▶ [WHAT YOU SHOULD DO]
From the first line through the one containing "aufgefordert, mich anzumelden.", restate the listing word for word, and give no other lines.
[RECORDS FOR PROCESSING]
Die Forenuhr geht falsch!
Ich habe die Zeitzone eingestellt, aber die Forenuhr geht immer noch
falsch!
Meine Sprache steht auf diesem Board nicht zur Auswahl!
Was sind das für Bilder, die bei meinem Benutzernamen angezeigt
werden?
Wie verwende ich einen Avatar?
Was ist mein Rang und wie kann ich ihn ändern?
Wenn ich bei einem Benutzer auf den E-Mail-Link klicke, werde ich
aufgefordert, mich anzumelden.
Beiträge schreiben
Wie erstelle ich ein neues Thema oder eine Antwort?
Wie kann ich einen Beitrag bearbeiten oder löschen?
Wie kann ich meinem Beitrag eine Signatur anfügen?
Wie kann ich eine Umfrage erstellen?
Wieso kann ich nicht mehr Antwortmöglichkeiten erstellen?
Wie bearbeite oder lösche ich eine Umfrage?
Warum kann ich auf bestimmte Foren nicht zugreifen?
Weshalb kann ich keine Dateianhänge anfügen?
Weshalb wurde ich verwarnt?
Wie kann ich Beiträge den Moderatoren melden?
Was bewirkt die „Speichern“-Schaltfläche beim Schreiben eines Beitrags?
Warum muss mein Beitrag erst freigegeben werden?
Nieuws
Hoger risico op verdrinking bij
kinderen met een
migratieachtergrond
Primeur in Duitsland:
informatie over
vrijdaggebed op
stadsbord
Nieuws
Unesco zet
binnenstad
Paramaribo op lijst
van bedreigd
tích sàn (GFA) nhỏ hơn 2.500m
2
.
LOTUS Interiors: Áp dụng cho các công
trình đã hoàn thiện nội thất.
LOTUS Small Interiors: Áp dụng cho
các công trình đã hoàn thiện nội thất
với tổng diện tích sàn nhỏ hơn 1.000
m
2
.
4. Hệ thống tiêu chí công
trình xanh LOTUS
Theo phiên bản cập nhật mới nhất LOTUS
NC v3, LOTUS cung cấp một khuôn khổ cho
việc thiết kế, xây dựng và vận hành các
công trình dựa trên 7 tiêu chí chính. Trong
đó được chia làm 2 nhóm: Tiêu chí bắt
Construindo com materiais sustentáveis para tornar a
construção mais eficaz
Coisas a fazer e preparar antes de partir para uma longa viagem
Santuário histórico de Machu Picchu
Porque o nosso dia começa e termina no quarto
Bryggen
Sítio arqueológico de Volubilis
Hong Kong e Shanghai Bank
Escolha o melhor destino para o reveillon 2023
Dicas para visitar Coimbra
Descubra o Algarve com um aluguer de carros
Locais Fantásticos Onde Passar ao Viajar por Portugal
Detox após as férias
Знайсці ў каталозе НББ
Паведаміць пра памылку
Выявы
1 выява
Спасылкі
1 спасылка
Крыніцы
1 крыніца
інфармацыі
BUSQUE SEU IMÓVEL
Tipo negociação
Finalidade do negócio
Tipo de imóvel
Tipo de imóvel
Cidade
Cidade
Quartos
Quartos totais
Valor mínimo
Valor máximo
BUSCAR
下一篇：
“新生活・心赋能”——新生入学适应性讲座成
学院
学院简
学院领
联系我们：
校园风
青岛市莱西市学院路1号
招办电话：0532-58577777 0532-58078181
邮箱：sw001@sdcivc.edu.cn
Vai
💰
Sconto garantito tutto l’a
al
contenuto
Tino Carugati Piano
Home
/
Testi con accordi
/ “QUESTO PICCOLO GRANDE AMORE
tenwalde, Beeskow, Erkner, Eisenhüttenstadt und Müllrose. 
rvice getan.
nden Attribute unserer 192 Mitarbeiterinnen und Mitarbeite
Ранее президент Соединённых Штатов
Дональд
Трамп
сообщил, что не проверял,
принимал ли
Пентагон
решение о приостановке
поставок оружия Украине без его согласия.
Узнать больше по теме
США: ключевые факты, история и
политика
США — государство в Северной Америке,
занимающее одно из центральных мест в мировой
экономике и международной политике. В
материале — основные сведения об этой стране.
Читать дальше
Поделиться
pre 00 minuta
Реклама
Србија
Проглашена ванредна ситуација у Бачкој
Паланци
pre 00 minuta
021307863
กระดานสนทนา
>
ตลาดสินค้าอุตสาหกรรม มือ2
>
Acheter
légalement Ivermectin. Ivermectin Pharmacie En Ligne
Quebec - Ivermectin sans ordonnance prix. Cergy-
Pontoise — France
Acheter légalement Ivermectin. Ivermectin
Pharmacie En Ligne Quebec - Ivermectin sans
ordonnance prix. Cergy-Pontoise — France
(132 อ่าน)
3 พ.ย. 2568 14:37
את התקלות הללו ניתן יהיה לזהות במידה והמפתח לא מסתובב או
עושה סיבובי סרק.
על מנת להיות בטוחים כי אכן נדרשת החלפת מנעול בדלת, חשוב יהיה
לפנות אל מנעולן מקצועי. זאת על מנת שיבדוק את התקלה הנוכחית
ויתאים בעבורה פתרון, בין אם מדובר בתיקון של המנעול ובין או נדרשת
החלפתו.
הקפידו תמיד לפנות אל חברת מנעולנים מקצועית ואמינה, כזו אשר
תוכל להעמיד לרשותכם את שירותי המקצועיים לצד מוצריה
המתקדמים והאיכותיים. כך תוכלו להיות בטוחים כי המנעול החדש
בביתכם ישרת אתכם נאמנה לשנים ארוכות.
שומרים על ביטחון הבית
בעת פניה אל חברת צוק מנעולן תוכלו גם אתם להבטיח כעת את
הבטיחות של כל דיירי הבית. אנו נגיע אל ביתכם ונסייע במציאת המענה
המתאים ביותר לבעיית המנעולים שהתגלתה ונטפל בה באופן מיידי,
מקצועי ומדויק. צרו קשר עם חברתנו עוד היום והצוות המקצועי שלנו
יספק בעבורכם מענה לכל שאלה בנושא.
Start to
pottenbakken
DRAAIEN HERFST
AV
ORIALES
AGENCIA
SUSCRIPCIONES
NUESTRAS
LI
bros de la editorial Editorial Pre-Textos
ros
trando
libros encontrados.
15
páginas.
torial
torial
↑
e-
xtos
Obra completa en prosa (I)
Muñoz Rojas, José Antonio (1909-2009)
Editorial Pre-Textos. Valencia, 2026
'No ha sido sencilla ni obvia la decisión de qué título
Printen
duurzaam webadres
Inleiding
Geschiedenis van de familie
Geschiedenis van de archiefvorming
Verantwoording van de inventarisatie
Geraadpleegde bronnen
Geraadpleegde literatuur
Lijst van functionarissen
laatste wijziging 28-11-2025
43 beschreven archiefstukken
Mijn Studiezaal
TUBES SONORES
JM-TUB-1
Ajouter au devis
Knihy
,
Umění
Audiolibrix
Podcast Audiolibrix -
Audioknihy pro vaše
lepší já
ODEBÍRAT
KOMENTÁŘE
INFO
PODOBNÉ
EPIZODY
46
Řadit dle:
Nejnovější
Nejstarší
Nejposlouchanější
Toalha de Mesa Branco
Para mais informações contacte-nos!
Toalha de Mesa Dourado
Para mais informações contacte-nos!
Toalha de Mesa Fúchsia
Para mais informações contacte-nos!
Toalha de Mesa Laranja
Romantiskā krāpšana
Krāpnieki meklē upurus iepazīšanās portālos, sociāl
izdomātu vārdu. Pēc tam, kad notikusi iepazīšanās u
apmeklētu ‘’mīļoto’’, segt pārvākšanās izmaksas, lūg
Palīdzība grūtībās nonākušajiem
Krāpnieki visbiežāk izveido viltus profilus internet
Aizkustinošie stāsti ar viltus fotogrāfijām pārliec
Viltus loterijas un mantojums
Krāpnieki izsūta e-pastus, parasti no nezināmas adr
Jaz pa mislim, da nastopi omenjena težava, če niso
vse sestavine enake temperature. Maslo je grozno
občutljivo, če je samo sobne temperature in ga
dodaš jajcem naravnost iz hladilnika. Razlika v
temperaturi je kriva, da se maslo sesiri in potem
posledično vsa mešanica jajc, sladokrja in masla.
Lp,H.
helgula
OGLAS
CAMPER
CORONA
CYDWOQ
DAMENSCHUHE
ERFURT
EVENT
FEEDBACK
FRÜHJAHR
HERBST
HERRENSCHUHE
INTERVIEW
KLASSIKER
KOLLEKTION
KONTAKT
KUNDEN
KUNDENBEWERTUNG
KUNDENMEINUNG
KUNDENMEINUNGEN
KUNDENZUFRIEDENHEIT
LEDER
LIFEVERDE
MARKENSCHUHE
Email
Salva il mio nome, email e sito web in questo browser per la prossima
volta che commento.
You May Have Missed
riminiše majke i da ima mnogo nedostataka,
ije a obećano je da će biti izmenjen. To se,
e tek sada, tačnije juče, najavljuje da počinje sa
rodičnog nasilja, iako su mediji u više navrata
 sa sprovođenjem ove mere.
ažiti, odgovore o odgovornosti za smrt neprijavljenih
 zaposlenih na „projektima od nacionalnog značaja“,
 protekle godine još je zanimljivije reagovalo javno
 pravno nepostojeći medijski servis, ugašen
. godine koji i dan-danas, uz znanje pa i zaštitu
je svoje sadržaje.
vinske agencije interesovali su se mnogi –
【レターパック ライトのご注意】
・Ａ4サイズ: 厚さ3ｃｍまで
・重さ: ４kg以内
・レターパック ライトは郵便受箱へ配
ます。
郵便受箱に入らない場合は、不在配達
[/RECORDS FOR PROCESSING]
▶ [RESPONSE AREA]
Die Forenuhr geht falsch!
Ich habe die Zeitzone eingestellt, aber die Forenuhr geht immer noch
falsch!
Meine Sprache steht auf diesem Board nicht zur Auswahl!
Was sind das für Bilder, die bei meinem Benutzernamen angezeigt
werden?
Wie verwende ich einen Avatar?
Was ist mein Rang und wie kann ich ihn ändern?
Wenn ich bei einem Benutzer auf den E-Mail-Link klicke, werde ich
aufgefordert, mich anzumelden.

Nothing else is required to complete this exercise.